**Lesetext**
Unserer Dojo besteht seit 2016 und übt vornehmlich in der Surheider Schule. Wir sind offen gegenüber allem Neuen und aller Ideen im Karate. Vor allem wollen wir nicht versteinern und uns immer weiter mit der Faszination Kampfkunst beschäftigen.

Daher üben sich unsere Mitglieder im Wado-Ryu-Karate, der „japanischsten Form“ des Karate, dessen Entstehung sowohl Einflüssen der alten Künste des Ryu-Kyu-Archipels mit der Insel Okinawa als auch der japanischen Kempo-Varianten unterlag. Einzelne Mitglieder orientieren sich dabei speziell am Wado-Ryu Renmei, der Organisation des Stiloberhaupts aus der Familie Ohtsuka. Hironori Ohtsuka ist der Stammvater des Wado-Ryu und erster Großmeister (Soke) des Stils.

Doch wir sind immer bereit und willens, uns auch Inhalte anderer Stile und Künste anzusehen und zu integrieren. Allen voran ist das das Ryu-Kyu Kobudo Tesshinkan als Form der Waffenkünste aus Okinawa. Aber auch Ideen aus dem Aikido und verwandten Weg-Künsten gehören dazu. Als „moderne“ Ausrichtung ist Selbstverteidigung in Kursform bei uns immer ein Thema. Wettkampf kann auch absolviert werden.

Wer mehr darüber wissen möchte, kann einfach einmal vorbei kommen und mitüben.

Das Team

Frank Miener betreibt Karate seit 1984. 3. Dan Wado-Ryu. Frank betreibt Karate aus Leidenschaft, für ihn ist es mehr als nur Sport. Der zweifache Vizelandesmeister hat sich aber dennoch auch im Wettkampfengagiert: Als Mitorganisator der Karate-EM 2003 und der WM 2014 in Bremen, Teammitglied des Pressestabs der WM 2000 und OK-Mitglied des World Karate Days 2017 ist er immer bestrebt, Karate unter die Menschen zu bringen. Der B-Prüfer, C-Lizenztrainer (i.Ausb.) ist Pressesprecher im Deutschen Karate Verband e.V. und Vorstandsmitglied im Bremer Karate Verband e.V. und im TuSpo Surheide e.V.

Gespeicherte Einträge
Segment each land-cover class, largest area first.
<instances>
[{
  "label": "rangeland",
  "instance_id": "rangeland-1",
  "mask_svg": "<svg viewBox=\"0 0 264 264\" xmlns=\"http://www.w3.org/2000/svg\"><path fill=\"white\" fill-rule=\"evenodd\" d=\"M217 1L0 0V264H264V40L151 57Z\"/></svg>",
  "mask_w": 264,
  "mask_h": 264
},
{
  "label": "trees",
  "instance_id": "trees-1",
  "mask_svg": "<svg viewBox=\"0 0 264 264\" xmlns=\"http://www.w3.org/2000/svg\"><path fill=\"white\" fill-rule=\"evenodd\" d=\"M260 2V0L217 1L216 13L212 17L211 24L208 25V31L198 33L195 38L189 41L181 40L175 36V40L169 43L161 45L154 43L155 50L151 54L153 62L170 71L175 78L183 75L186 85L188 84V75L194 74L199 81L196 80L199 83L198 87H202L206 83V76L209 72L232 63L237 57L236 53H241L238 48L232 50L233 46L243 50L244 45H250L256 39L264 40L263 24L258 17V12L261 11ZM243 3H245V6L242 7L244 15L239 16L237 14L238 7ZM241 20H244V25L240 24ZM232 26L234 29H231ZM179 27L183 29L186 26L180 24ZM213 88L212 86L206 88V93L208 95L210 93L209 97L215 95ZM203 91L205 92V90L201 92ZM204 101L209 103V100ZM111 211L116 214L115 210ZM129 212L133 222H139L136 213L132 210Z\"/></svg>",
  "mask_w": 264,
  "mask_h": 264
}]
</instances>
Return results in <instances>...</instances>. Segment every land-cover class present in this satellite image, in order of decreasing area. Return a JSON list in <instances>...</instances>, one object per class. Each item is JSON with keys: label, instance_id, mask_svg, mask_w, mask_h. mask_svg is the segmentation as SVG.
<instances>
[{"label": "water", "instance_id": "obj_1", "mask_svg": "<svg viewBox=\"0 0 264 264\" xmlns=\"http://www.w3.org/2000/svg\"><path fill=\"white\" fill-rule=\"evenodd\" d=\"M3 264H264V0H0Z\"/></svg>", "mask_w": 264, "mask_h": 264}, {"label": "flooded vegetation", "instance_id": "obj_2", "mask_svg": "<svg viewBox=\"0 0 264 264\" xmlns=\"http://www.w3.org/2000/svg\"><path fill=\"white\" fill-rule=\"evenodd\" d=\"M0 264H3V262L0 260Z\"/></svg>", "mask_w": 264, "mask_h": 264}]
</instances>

**Aufgaben zur Übung**
• 1. Schreiben Sie den Abschnitt des Textes über das Dojo neu, der mit den Worten „Unserer Dojo besteht“ beginnt und mit „Faszination Kampfkunst beschäftigen.“ endet. Setzen Sie dabei „Sporthalle“ an die Stelle von „Surheider Schule“.
• 2. Beantworten Sie anhand des Textes über das Dojo die folgenden Fragen.
(a) Seit welchem Jahr besteht das Dojo?
(b) Wer ist laut Text der Stammvater des Wado-Ryu?
(c) Seit welchem Jahr betreibt Frank Miener Karate?
• 3. Entscheiden Sie, ob die folgenden Aussagen mit dem Text über das Dojo übereinstimmen. Begründen Sie jede Antwort mit den entscheidenden Worten des Textes.
(a) Das Dojo übt vornehmlich in der Surheider Schule.
(b) Wettkampf ist im Dojo ausgeschlossen.
(c) Frank Miener war Mitorganisator der WM 2000.

**Lösungen**
• 1.
Unserer Dojo besteht seit 2016 und übt vornehmlich in der Sporthalle. Wir sind offen gegenüber allem Neuen und aller Ideen im Karate. Vor allem wollen wir nicht versteinern und uns immer weiter mit der Faszination Kampfkunst beschäftigen.

• 2.
(a) Seit 2016.
(b) Hironori Ohtsuka.
(c) Seit 1984.

• 3.
(a) Ja: „übt vornehmlich in der Surheider Schule“.
(b) Nein: „Wettkampf kann auch absolviert werden.“
(c) Nein: „Teammitglied des Pressestabs der WM 2000“.